The output of the image pickup tube 5 is converted into a television signal and supplied to a picture tube 11 shown in FIG. A lenticular lens 12 is provided on the image plane of the picture tube 11. A phosphor coating 13 is deposited on the back side of the lenticular lens 12. The picture tube 11 is
A large number of line images are generated by supplying the television signal generated by imaging as described above. By applying these many line images to the left and right eyes of the viewer via the lenticular lens 12, an image corresponding to the subject 7 can be viewed with a three-dimensional effect.

In this example, by wobbling the beam deflection of the picture tube 11, a linear image generated on the phosphor coating 13 of the picture tube 11 is vibrated in the horizontal direction.
That is, as shown in an enlarged view in FIG. 4, two linear images indicated by black circles and two linear images indicated by an "X" horizontally shifted by δ are generated. Wobbling is realized by superimposing a high-frequency alternating current on a sawtooth horizontal deflection current or by changing the average value of the horizontal deflection current for each field or frame.

Due to such wobbling, not only _the positions shown as P _L and P _R in FIG.
Good stereoscopic vision can be achieved even when the left and right eyes are located at the positions indicated by _R ', and the dark zone can be significantly reduced.

In addition to wobbling the beam deflection, as shown in FIG.
2 may be rotated back and forth within a small angular range. In addition to rotation, the lenticular lens 12 may be vibrated in the horizontal direction. Furthermore, the lenticular lens 6 provided on the photoelectric conversion surface of the image pickup tube 5 may be similarly vibrated. In this case, it is also effective to vibrate both the lenticular lenses 6 and 12 and synchronize these vibrations.

Furthermore, if a lenticular lens 12' is used as the lenticular lens 12 provided in the picture tube 11, as shown in FIG. changes in the vertical direction, so that the area in which no stereoscopic images are visible can be substantially reduced.
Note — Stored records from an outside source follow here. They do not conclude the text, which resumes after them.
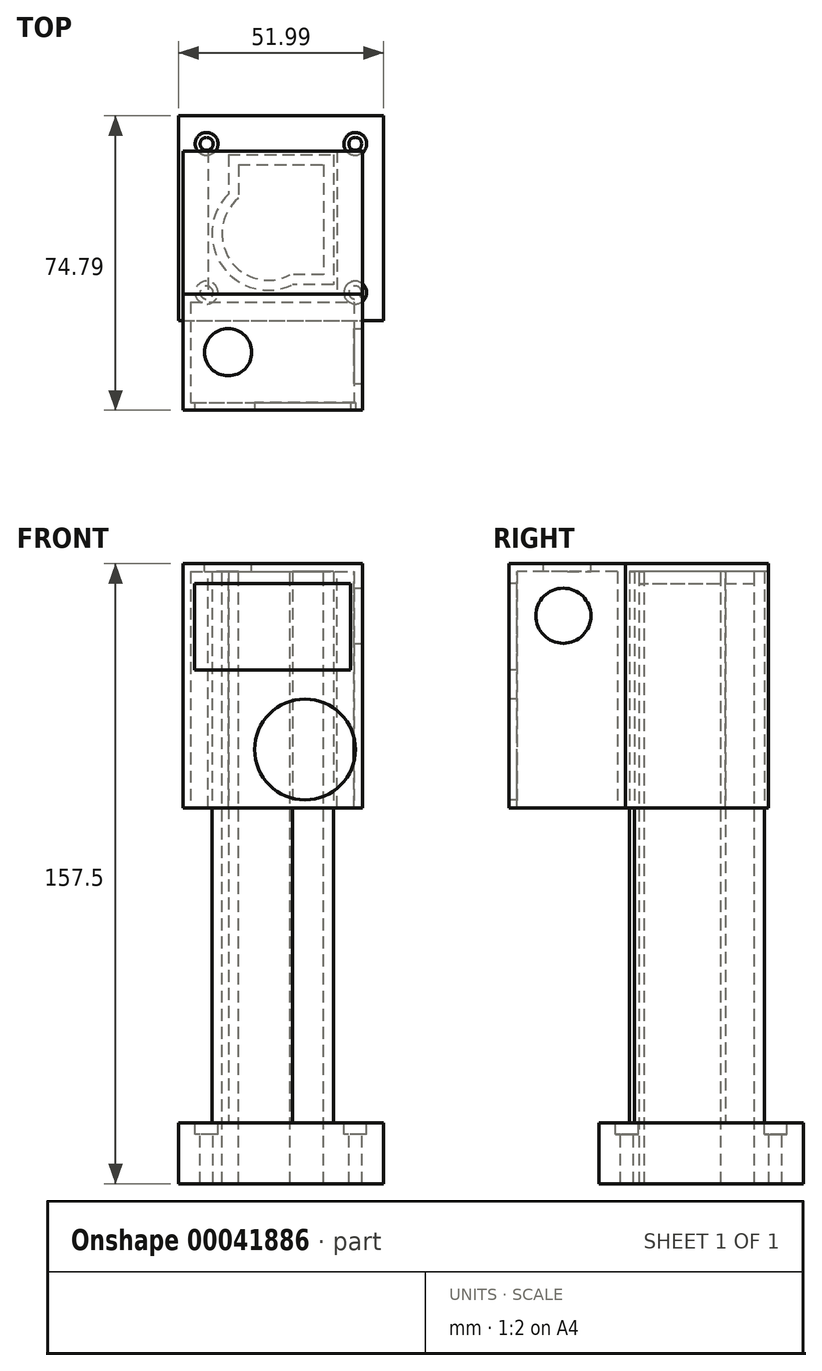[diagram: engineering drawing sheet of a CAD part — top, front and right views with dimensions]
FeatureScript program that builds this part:
annotation { "Feature Type Name" : "Feature", "Feature Type Description" : "" }
export const myFeature = defineFeature(function(context is Context, id is Id, definition is map)
    precondition{}
    {
        {
            var Q0;
            Q0=qCreatedBy(makeId("Top.planeOp"),FACE);
            var sketch = newSketch(context, id + "F0", { "sketchPlane" : qUnion([Q0])});
            skLineSegment(sketch, "E0.bottom", {"start": v(0, 0) * mm, "end": v(52, 0) * mm});
            skLineSegment(sketch, "E0.top", {"start": v(0, 52) * mm, "end": v(52, 52) * mm});
            skLineSegment(sketch, "E0.left", {"start": v(0, 0) * mm, "end": v(0, 52) * mm});
            skLineSegment(sketch, "E0.right", {"start": v(52, 0) * mm, "end": v(52, 52) * mm});
            skSolve(sketch);
        }
        {
            var Q0;
            Q0 = qSketchRegion(id + "F0", true);
            extrude(context, id + "F1", {"entities" : qUnion([Q0]), "depth" : 15.5 * mm});
        }
        {
            var Q0;
            Q0=makeQuery(id+"F1.opExtrude","CAP_FACE",FACE,{"disambiguationData":[OSD([sQuery(id+"F0.wireOp",EDGE,"E0.bottom"),sQuery(id+"F0.wireOp",EDGE,"E0.top"),sQuery(id+"F0.wireOp",EDGE,"E0.left"),sQuery(id+"F0.wireOp",EDGE,"E0.right")])],"isStart":false});
            var sketch = newSketch(context, id + "F2", { "sketchPlane" : qUnion([Q0])});
            skCircle(sketch, "E1", {"center": v(7.11, 44.88) * mm, "radius": 2.9 * mm});
            skCircle(sketch, "E2", {"center": v(44.88, 44.88) * mm, "radius": 2.9 * mm});
            skCircle(sketch, "E3", {"center": v(7.11, 7.11) * mm, "radius": 2.9 * mm});
            skCircle(sketch, "E4", {"center": v(44.88, 7.11) * mm, "radius": 2.9 * mm});
            skSolve(sketch);
        }
        {
            var Q0;
            Q0 = qSketchRegion(id + "F2", true);
            extrude(context, id + "F3", {"entities" : qUnion([Q0]), "operationType" : NewBodyOperationType.REMOVE, "oppositeDirection" : true, "depth" : 3 * mm});
        }
        {
            var Q0;
            Q0=makeQuery(id+"F3.boolean.opBoolean","COPY",FACE,{"derivedFrom":makeQuery(id+"F3.opExtrude","CAP_FACE",FACE,{"disambiguationData":[OSD([sQuery(id+"F2.wireOp",EDGE,"E1")])],"isStart":false})});
            var sketch = newSketch(context, id + "F4", { "sketchPlane" : qUnion([Q0])});
            skCircle(sketch, "E5", {"center": v(7.11, 44.88) * mm, "radius": 1.65 * mm});
            skSolve(sketch);
        }
        {
            var Q0;
            Q0 = qSketchRegion(id + "F4", true);
            extrude(context, id + "F5", {"entities" : qUnion([Q0]), "operationType" : NewBodyOperationType.REMOVE, "endBound" : BoundingType.THROUGH_ALL, "oppositeDirection" : true, "depth" : 25.4 * mm});
        }
        {
            var Q0;
            Q0=makeQuery(id+"F3.boolean.opBoolean","COPY",FACE,{"derivedFrom":makeQuery(id+"F3.opExtrude","CAP_FACE",FACE,{"disambiguationData":[OSD([sQuery(id+"F2.wireOp",EDGE,"E2")])],"isStart":false})});
            var sketch = newSketch(context, id + "F6", { "sketchPlane" : qUnion([Q0])});
            skCircle(sketch, "E6", {"center": v(44.88, 44.88) * mm, "radius": 1.65 * mm});
            skSolve(sketch);
        }
        {
            var Q0;
            Q0 = qSketchRegion(id + "F6", true);
            extrude(context, id + "F7", {"entities" : qUnion([Q0]), "operationType" : NewBodyOperationType.REMOVE, "endBound" : BoundingType.THROUGH_ALL, "oppositeDirection" : true, "depth" : 25.4 * mm});
        }
        {
            var Q0;
            Q0=makeQuery(id+"F3.boolean.opBoolean","COPY",FACE,{"derivedFrom":makeQuery(id+"F3.opExtrude","CAP_FACE",FACE,{"disambiguationData":[OSD([sQuery(id+"F2.wireOp",EDGE,"E3")])],"isStart":false})});
            var sketch = newSketch(context, id + "F8", { "sketchPlane" : qUnion([Q0])});
            skCircle(sketch, "E7", {"center": v(7.11, 7.11) * mm, "radius": 1.65 * mm});
            skSolve(sketch);
        }
        {
            var Q0;
            Q0 = qSketchRegion(id + "F8", true);
            extrude(context, id + "F9", {"entities" : qUnion([Q0]), "operationType" : NewBodyOperationType.REMOVE, "endBound" : BoundingType.THROUGH_ALL, "oppositeDirection" : true, "depth" : 25.4 * mm});
        }
        {
            var Q0;
            Q0=makeQuery(id+"F3.boolean.opBoolean","COPY",FACE,{"derivedFrom":makeQuery(id+"F3.opExtrude","CAP_FACE",FACE,{"disambiguationData":[OSD([sQuery(id+"F2.wireOp",EDGE,"E4")])],"isStart":false})});
            var sketch = newSketch(context, id + "F10", { "sketchPlane" : qUnion([Q0])});
            skCircle(sketch, "E8", {"center": v(44.88, 7.11) * mm, "radius": 1.65 * mm});
            skSolve(sketch);
        }
        {
            var Q0;
            Q0 = qSketchRegion(id + "F10", true);
            extrude(context, id + "F11", {"entities" : qUnion([Q0]), "operationType" : NewBodyOperationType.REMOVE, "endBound" : BoundingType.THROUGH_ALL, "oppositeDirection" : true, "depth" : 25.4 * mm});
        }
        {
            var Q0;
            Q0=makeQuery(id+"F1.opExtrude","CAP_FACE",FACE,{"disambiguationData":[OSD([sQuery(id+"F0.wireOp",EDGE,"E0.bottom"),sQuery(id+"F0.wireOp",EDGE,"E0.top"),sQuery(id+"F0.wireOp",EDGE,"E0.left"),sQuery(id+"F0.wireOp",EDGE,"E0.right")])],"isStart":false});
            var sketch = newSketch(context, id + "F12", { "sketchPlane" : qUnion([Q0])});
            skPoint(sketch, "E9.centerSnap0", {"position": v(18.87, 22.05) * mm});
            skPoint(sketch, "E10.orphan", {"position": v(18.87, 32.5) * mm});
            skPoint(sketch, "E11.orphan", {"position": v(18.87, 11.6) * mm});
            skPoint(sketch, "E12.end.orphan", {"position": v(15.39, 32.35) * mm});
            skLineSegment(sketch, "E13", {"start": v(15.16, 32.35) * mm, "end": v(15.39, 32.35) * mm});
            skLineSegment(sketch, "E14.0", {"start": v(39.3, 42.09) * mm, "end": v(39.3, 9.07) * mm});
            skLineSegment(sketch, "E14.1", {"start": v(12.62, 42.09) * mm, "end": v(39.3, 42.09) * mm});
            skLineSegment(sketch, "E14.2", {"start": v(39.3, 9.07) * mm, "end": v(28.94, 9.07) * mm});
            skArc(sketch, "E14.3", {"start": v(12.62, 32.14) * mm, "mid": v(11.11, 13.76) * mm, "end": v(28.94, 9.07) * mm});
            skLineSegment(sketch, "E14.4", {"start": v(12.62, 42.09) * mm, "end": v(12.62, 32.14) * mm});
            skSolve(sketch);
        }
        {
            var Q0;
            Q0 = qSketchRegion(id + "F12", true);
            extrude(context, id + "F13", {"entities" : qUnion([Q0]), "operationType" : NewBodyOperationType.ADD, "depth" : 140 * mm});
        }
        {
            var Q0;
            Q0=makeQuery(id+"F13.opExtrude","CAP_FACE",FACE,{"disambiguationData":[OSD([sQuery(id+"F12.wireOp",EDGE,"E14.0"),sQuery(id+"F12.wireOp",EDGE,"E14.1"),sQuery(id+"F12.wireOp",EDGE,"E14.2"),sQuery(id+"F12.wireOp",EDGE,"E14.3"),sQuery(id+"F12.wireOp",EDGE,"E14.4")])],"isStart":false});
            var sketch = newSketch(context, id + "F14", { "sketchPlane" : qUnion([Q0])});
            skPoint(sketch, "E15.center.orphan", {"position": v(22.83, 22.05) * mm});
            skLineSegment(sketch, "E16.0", {"start": v(36.75, 39.55) * mm, "end": v(36.75, 11.6) * mm});
            skLineSegment(sketch, "E16.1", {"start": v(15.16, 39.55) * mm, "end": v(36.75, 39.55) * mm});
            skLineSegment(sketch, "E16.2", {"start": v(36.75, 11.6) * mm, "end": v(28.35, 11.6) * mm});
            skArc(sketch, "E16.3", {"start": v(15.16, 31.04) * mm, "mid": v(13.06, 15.42) * mm, "end": v(28.35, 11.6) * mm});
            skLineSegment(sketch, "E16.4", {"start": v(15.16, 39.55) * mm, "end": v(15.16, 31.04) * mm});
            skSolve(sketch);
        }
        {
            var Q0;
            Q0 = qSketchRegion(id + "F14", true);
            extrude(context, id + "F15", {"entities" : qUnion([Q0]), "operationType" : NewBodyOperationType.REMOVE, "endBound" : BoundingType.THROUGH_ALL, "oppositeDirection" : true, "depth" : 25.4 * mm});
        }
        {
            var Q0;
            Q0=makeQuery(id+"F13.opExtrude","CAP_FACE",FACE,{"disambiguationData":[OSD([sQuery(id+"F12.wireOp",EDGE,"E14.0"),sQuery(id+"F12.wireOp",EDGE,"E14.1"),sQuery(id+"F12.wireOp",EDGE,"E14.2"),sQuery(id+"F12.wireOp",EDGE,"E14.3"),sQuery(id+"F12.wireOp",EDGE,"E14.4")])],"isStart":false});
            var sketch = newSketch(context, id + "F16", { "sketchPlane" : qUnion([Q0])});
            skLineSegment(sketch, "E17", {"start": v(15.16, 39.55) * mm, "end": v(36.75, 39.55) * mm});
            skLineSegment(sketch, "E18", {"start": v(36.75, 39.55) * mm, "end": v(36.75, 11.6) * mm});
            skLineSegment(sketch, "E19", {"start": v(36.75, 11.6) * mm, "end": v(28.35, 11.6) * mm});
            skLineSegment(sketch, "E20", {"start": v(15.16, 39.55) * mm, "end": v(15.16, 31.04) * mm});
            skArc(sketch, "E21", {"start": v(15.16, 31.04) * mm, "mid": v(13.06, 15.42) * mm, "end": v(28.35, 11.6) * mm});
            skSolve(sketch);
        }
        {
            var Q0;
            Q0 = qSketchRegion(id + "F16", true);
            extrude(context, id + "F17", {"entities" : qUnion([Q0]), "oppositeDirection" : true, "depth" : 3.1 * mm});
        }
        {
            var Q0;
            Q0=makeQuery(id+"F17.opExtrude","CAP_FACE",FACE,{"disambiguationData":[OSD([sQuery(id+"F16.wireOp",EDGE,"E17"),sQuery(id+"F16.wireOp",EDGE,"E18"),sQuery(id+"F16.wireOp",EDGE,"E19"),sQuery(id+"F16.wireOp",EDGE,"E20"),sQuery(id+"F16.wireOp",EDGE,"E21")])],"isStart":true});
            var sketch = newSketch(context, id + "F18", { "sketchPlane" : qUnion([Q0])});
            skLineSegment(sketch, "E22.bottom", {"start": v(7.48, 43.09) * mm, "end": v(40.3, 43.09) * mm});
            skLineSegment(sketch, "E22.top", {"start": v(7.48, 6.7) * mm, "end": v(40.3, 6.7) * mm});
            skLineSegment(sketch, "E22.left", {"start": v(7.48, 43.09) * mm, "end": v(7.48, 6.7) * mm});
            skLineSegment(sketch, "E22.right", {"start": v(40.3, 43.09) * mm, "end": v(40.3, 6.7) * mm});
            skLineSegment(sketch, "E23", {"start": v(12.62, 42.09) * mm, "end": v(39.3, 42.09) * mm});
            skLineSegment(sketch, "E24", {"start": v(39.3, 42.09) * mm, "end": v(39.3, 9.07) * mm});
            skPoint(sketch, "E25.center.orphan", {"position": v(22.83, 22.05) * mm});
            skArc(sketch, "E26", {"start": v(12.62, 32.14) * mm, "mid": v(11.11, 13.76) * mm, "end": v(28.94, 9.07) * mm});
            skLineSegment(sketch, "E27", {"start": v(12.62, 42.09) * mm, "end": v(12.62, 32.14) * mm});
            skLineSegment(sketch, "E28", {"start": v(39.3, 9.07) * mm, "end": v(28.94, 9.07) * mm});
            skPoint(sketch, "E29.orphan", {"position": v(12.62, 9.07) * mm});
            skSolve(sketch);
        }
        {
            var Q0;
            Q0 = qSketchRegion(id + "F18", true);
            extrude(context, id + "F19", {"entities" : qUnion([Q0]), "oppositeDirection" : true, "depth" : 60 * mm});
        }
        {
            var Q0;
            Q0=makeQuery(id+"F19.opExtrude","SWEPT_FACE",FACE,{"disambiguationData":[OSD([sQuery(id+"F18.wireOp",EDGE,"E22.top")])]});
            var sketch = newSketch(context, id + "F20", { "sketchPlane" : qUnion([Q0])});
            skLineSegment(sketch, "E30.top", {"start": v(1.09, 95.5) * mm, "end": v(46.69, 95.5) * mm});
            skPoint(sketch, "E30.left.start.orphan", {"position": v(1.09, 155.5) * mm});
            skLineSegment(sketch, "E31", {"start": v(1.09, 95.5) * mm, "end": v(1.09, 157.5) * mm});
            skLineSegment(sketch, "E32", {"start": v(1.09, 157.5) * mm, "end": v(46.69, 157.5) * mm});
            skLineSegment(sketch, "E33", {"start": v(46.69, 157.5) * mm, "end": v(46.69, 95.5) * mm});
            skSolve(sketch);
        }
        {
            var Q0;
            Q0 = qSketchRegion(id + "F20", true);
            extrude(context, id + "F21", {"entities" : qUnion([Q0]), "depth" : 29.5 * mm});
        }
        {
            var Q0;
            Q0=makeQuery(id+"F21.opExtrude","SWEPT_FACE",FACE,{"disambiguationData":[OSD([sQuery(id+"F20.wireOp",EDGE,"E30.top")])]});
            var sketch = newSketch(context, id + "F22", { "sketchPlane" : qUnion([Q0])});
            skLineSegment(sketch, "E34.top", {"start": v(3.09, 20.8) * mm, "end": v(44.59, 20.8) * mm});
            skLineSegment(sketch, "E34.left", {"start": v(3.09, -4.7) * mm, "end": v(3.09, 20.8) * mm});
            skLineSegment(sketch, "E34.right", {"start": v(44.59, -4.7) * mm, "end": v(44.59, 20.8) * mm});
            skLineSegment(sketch, "E35", {"start": v(3.09, -4.7) * mm, "end": v(44.59, -4.7) * mm});
            skSolve(sketch);
        }
        {
            var Q0;
            Q0 = qSketchRegion(id + "F22", true);
            extrude(context, id + "F23", {"entities" : qUnion([Q0]), "operationType" : NewBodyOperationType.REMOVE, "oppositeDirection" : true, "depth" : 60 * mm});
        }
        {
            var Q0;
            Q0=makeQuery(id+"F21.opExtrude","CAP_FACE",FACE,{"disambiguationData":[OSD([sQuery(id+"F20.wireOp",EDGE,"E30.top"),sQuery(id+"F20.wireOp",EDGE,"E31"),sQuery(id+"F20.wireOp",EDGE,"E32"),sQuery(id+"F20.wireOp",EDGE,"E33")])],"isStart":false});
            var sketch = newSketch(context, id + "F24", { "sketchPlane" : qUnion([Q0])});
            skLineSegment(sketch, "E36.bottom", {"start": v(4.09, 152.5) * mm, "end": v(43.69, 152.5) * mm});
            skLineSegment(sketch, "E36.top", {"start": v(4.09, 130.5) * mm, "end": v(43.69, 130.5) * mm});
            skLineSegment(sketch, "E36.left", {"start": v(4.09, 152.5) * mm, "end": v(4.09, 130.5) * mm});
            skLineSegment(sketch, "E36.right", {"start": v(43.69, 152.5) * mm, "end": v(43.69, 130.5) * mm});
            skCircle(sketch, "E37", {"center": v(32.11, 110.32) * mm, "radius": 12.81 * mm});
            skSolve(sketch);
        }
        {
            var Q0;
            Q0 = qSketchRegion(id + "F24", true);
            extrude(context, id + "F25", {"entities" : qUnion([Q0]), "operationType" : NewBodyOperationType.REMOVE, "oppositeDirection" : true, "depth" : 2 * mm});
        }
        {
            var Q0;
            Q0=makeQuery(id+"F21.opExtrude","SWEPT_FACE",FACE,{"disambiguationData":[OSD([sQuery(id+"F20.wireOp",EDGE,"E33")])]});
            var sketch = newSketch(context, id + "F26", { "sketchPlane" : qUnion([Q0])});
            skCircle(sketch, "E38", {"center": v(-9.05, 144.3) * mm, "radius": 7 * mm});
            skSolve(sketch);
        }
        {
            var Q0;
            Q0 = qSketchRegion(id + "F26", true);
            extrude(context, id + "F27", {"entities" : qUnion([Q0]), "operationType" : NewBodyOperationType.REMOVE, "oppositeDirection" : true, "depth" : 25 * mm});
        }
        {
            var Q0;
            Q0=makeQuery(id+"F21.opExtrude","SWEPT_FACE",FACE,{"disambiguationData":[OSD([sQuery(id+"F20.wireOp",EDGE,"E32")])]});
            var sketch = newSketch(context, id + "F28", { "sketchPlane" : qUnion([Q0])});
            skCircle(sketch, "E39", {"center": v(12.59, -8.05) * mm, "radius": 6 * mm});
            skSolve(sketch);
        }
        {
            var Q0;
            Q0 = qSketchRegion(id + "F28", true);
            extrude(context, id + "F29", {"entities" : qUnion([Q0]), "operationType" : NewBodyOperationType.REMOVE, "oppositeDirection" : true, "depth" : 25 * mm});
        }
        {
            var Q0;
            Q0=makeQuery(id+"F21.opExtrude","CAP_FACE",FACE,{"disambiguationData":[OSD([sQuery(id+"F20.wireOp",EDGE,"E30.top"),sQuery(id+"F20.wireOp",EDGE,"E31"),sQuery(id+"F20.wireOp",EDGE,"E32"),sQuery(id+"F20.wireOp",EDGE,"E33")])],"isStart":true});
            var sketch = newSketch(context, id + "F30", { "sketchPlane" : qUnion([Q0])});
            skLineSegment(sketch, "E40.0", {"start": v(-46.69, 157.5) * mm, "end": v(-46.69, 95.5) * mm});
            skLineSegment(sketch, "E41.0", {"start": v(-1.09, 157.5) * mm, "end": v(-46.69, 157.5) * mm});
            skLineSegment(sketch, "E42.0", {"start": v(-1.09, 95.5) * mm, "end": v(-46.69, 95.5) * mm});
            skLineSegment(sketch, "E43.0", {"start": v(-40.3, 95.5) * mm, "end": v(-40.3, 155.5) * mm});
            skLineSegment(sketch, "E44.0", {"start": v(-7.48, 95.5) * mm, "end": v(-7.48, 155.5) * mm});
            skLineSegment(sketch, "E45.0", {"start": v(-1.09, 95.5) * mm, "end": v(-1.09, 157.5) * mm});
            skLineSegment(sketch, "E46.0", {"start": v(-7.48, 155.5) * mm, "end": v(-40.3, 155.5) * mm});
            skSolve(sketch);
        }
        {
            var Q0;
            {var subQ3=sQuery(id+"F30.wireOp",EDGE,"E40.0");Q0=makeQuery(id+"F30.imprint","IMPRINT",FACE,{"disambiguationData":[TD([[makeQuery(id+"F30.imprint","IMPRINT",EDGE,{"derivedFrom":subQ3}),1.0]])]});}
            extrude(context, id + "F31", {"entities" : qUnion([Q0]), "depth" : 36.4 * mm});
        }
    });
FIG. 7 shows another embodiment of the invention. In this example, images from the projectors 2a, 2b, and 2c passed through a large-diameter convex lens 1 are reflected by a mirror 14a and presented to the left and right eyes 4L and 4R of the observer 3. The mirror 14a has a regular hexagonal cross section with the other five mirrors 14b to 14f.
f is rotated. By rotating the mirrors 14a to 14f, it is possible to provide good stereoscopic vision over a wide range of areas.

As described above, according to the present invention, it is possible to prevent the image from disappearing when the observer's position moves, and it is possible to simultaneously view the three-dimensional image by many people. The device can be made practical.

[Brief explanation of the drawing]

FIG. 1 is a diagram showing the configuration of an example of a three-dimensional imaging device, FIG. 2 is a perspective view showing the configuration of an embodiment of the present invention at the time of imaging, and FIG. 3 is a perspective view showing the configuration at the time of image reception. FIG. 4 is an enlarged view used for explaining the present invention, FIGS. 5 and 6 are a perspective view and a plan view, respectively, for explaining another example of the present invention, and FIG. 7 is a further example of the present invention. FIG. 1 is a convex lens; 2a, 2b, and 2c are projectors; 3 is an observer; 5 is an image pickup tube; 6 and 12 are lenticular lenses; and 11 is a picture tube.

Claims (1)

[Claims] 1. A three-dimensional imaging device configured to provide an image having parallax information to the left and right eyes of an observer, in which a main optical path for generating the image is substantially vibrated in the direction of the parallax information.